— Start —

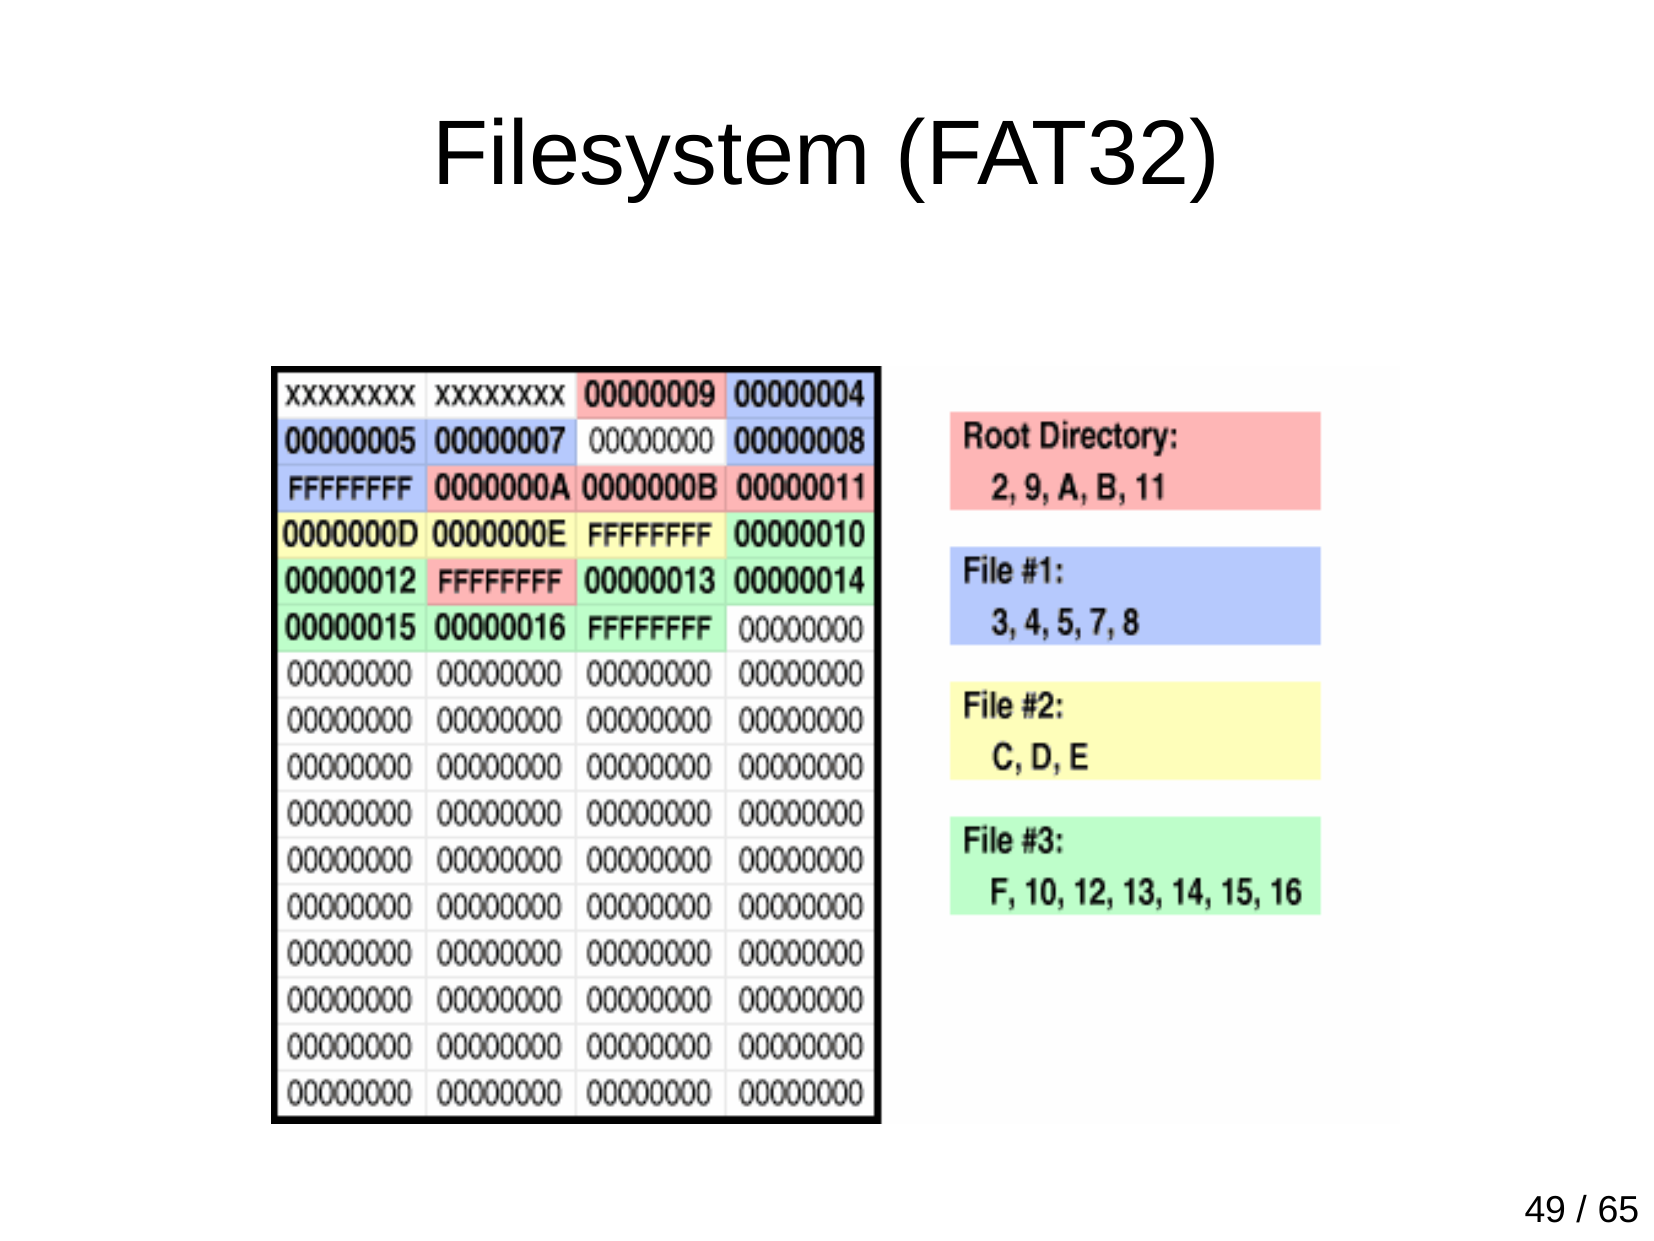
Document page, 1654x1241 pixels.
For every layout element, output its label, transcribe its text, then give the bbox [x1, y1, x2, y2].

title Filesystem (FAT32) [82, 49, 1571, 257]
text_box <number> / 65 [1380, 1181, 1654, 1238]
picture [271, 366, 1400, 1124]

— End —

## Task to carry out:
Write these rows out again word for word, without the pictures.

## Expected answer:
Document page, 1654x1241 pixels.
For every layout element, output its label, transcribe its text, then give the bbox [x1, y1, x2, y2].

title Filesystem (FAT32) [82, 49, 1571, 257]
text_box <number> / 65 [1380, 1181, 1654, 1238]
picture [271, 366, 1400, 1124]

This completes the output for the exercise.